We evaluated the CCC v2 system in three important ways on diverse data sources. First, we evaluated the CCC v2 system in terms of comparability between ICD-9 and ICD-10 codes using the CDC Multiple Cause of Death data for 1996, which is coded using both ICD-9 and ICD-10 schemes (ftp://ftp.cdc.gov/pub/health_statistics/nchs/datasets/Comparability/icd9_icd10 webcite; more about the comparability ratio can be referred to: http://www.ons.gov.uk/ons/guide-method/classifications/international-standard-classifications/icd-10-for-mortality/comparability-ratios/index.html webcite). We estimated the comparability ratio to determine whether any discrepancies between ICD-9 and ICD-10 were of significance (Z-test) [30]. The comparability refers to the ratio of the number of a CCC coded from ICD-9 to the number of the equivalent CCC coded from ICD-10. For any CCC category (CRc), the comparability ratio is calculated as CRc = DcICD-10/DcICD-9, where DcICD-10 is the number of deaths attributable to CCC v2 classified by ICD-10 and DcICD-9 is the number of deaths attributable to CCC v2 classified by ICD-9. A comparability ratio of 1.00 indicates that the same number of deaths was assigned to the CCC category under both ICD-9 and ICD-10, denoting no net effect of ICD-10 on that particular CCC category. A comparability ratio less than 1.00 results from fewer deaths being classified to that CCC category under ICD-10, and a ratio greater than 1.00 indicates more deaths being classified under ICD-10.

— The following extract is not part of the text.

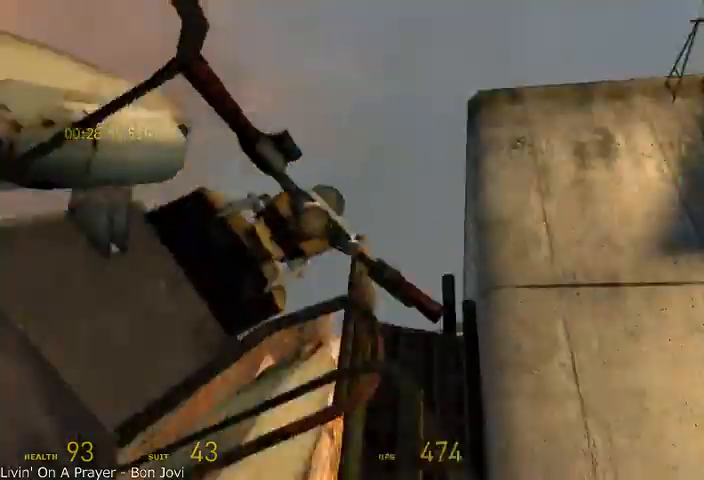
{"keys": ["w"], "mouse": [], "events": [[417, "a", "up"]]}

Second, we examined the year-to-year stability of classification across the 1999 implementation of ICD-10 for the CDC Multiple Cause of Death data from 1991–2010. In this data source, coding of mortality causes transitioned from ICD-9 to ICD-10 in 1999. Therefore, we identified the CCC v2 categories with ICD-9 before 1999, and with ICD-10 beginning in 1999. The proportions of the ten CCC v2 categories for each year were estimated, and were then plotted against the year (1991–2010). We examined changes in the time trends of CCC v2 proportions, particularly at the 1999 time point.

Finally, we compared the proportions of CCC v2 categories to those of CCC v1 using the KID 2009 and the NEDS 2010 data. CCC categories were identified using the v1 and v2 systems based on ICD-9 codes, since these datasets do not yet contain ICD-10 codes. We assessed for differences between the resulting estimates and reported the absolute and relative change in percentages between the two systems for each of the datasets.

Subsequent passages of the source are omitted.